Feed Ranker A/B Test Design and Powering
You are replacing the current ranker with a new model in a feed. Baseline CTR is 2.0%. You expect a +5% relative lift on CTR and want 90% power at α = 0.05. Daily eligible traffic is 1,000,000 users; assignment is user-level 50/50 and stable over time.
Assume CTR is measured at the user level over the test window (Bernoulli per user: clicked ≥1 vs. not), users are independently and identically distributed within arms, and there is no interference (SUTVA) unless otherwise addressed.
A) Sample Size and Minimum Duration
-
Use a two-proportion power analysis for a two-sided test to detect an absolute lift of 0.1 percentage points (from 2.0% to 2.1%).
-
State and use your variance assumptions and show formulas and steps.
-
Adjust the resulting sample size for (i) 5% expected bot/invalid traffic and (ii) up to 1% sample ratio mismatch (SRM).
-
Compute the minimum test duration given daily traffic and 50/50 assignment.
B) Guardrails and Sequential Monitoring
-
Propose guardrail metrics (bounce rate, crashes, p95 latency, revenue per user) with decision thresholds and how you will test them (e.g., non-inferiority).
-
Describe a sequential monitoring plan using α-spending (e.g., Pocock or O’Brien–Fleming via Lan–DeMets) that allows early stopping without inflating Type I error.

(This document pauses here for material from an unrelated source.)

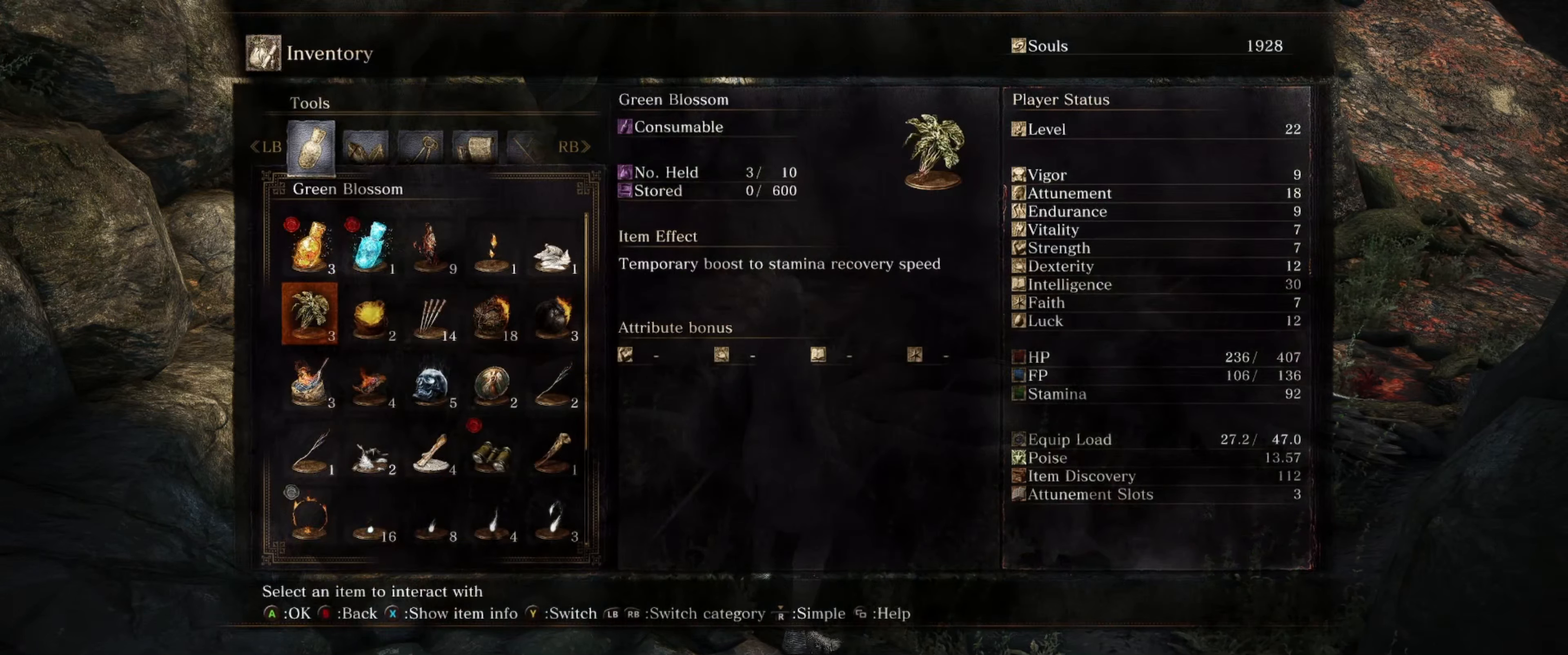
{"buttons": [], "left_stick": "center", "right_stick": "center", "events": [[300, "DPAD_UP", "down"], [367, "DPAD_UP", "up"]]}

C) Novelty, DOW Effects, and CUPED
-
Address novelty and day-of-week effects.
-
Propose CUPED (covariate adjustment) using pre-experiment user CTR: specify the covariate, the adjustment, and how you would validate variance reduction without bias.
D) Interference and Contamination
-
Mitigate interference: ensure user-level bucketing, prevent cross-arm content spillover, and plan a geo or holdout if network effects are suspected.
E) Post-Test Checks and Ramp
-
After the test, outline checks for achieved power, heterogeneity of treatment effects across cohorts, and how you’d decide to ramp to 100%.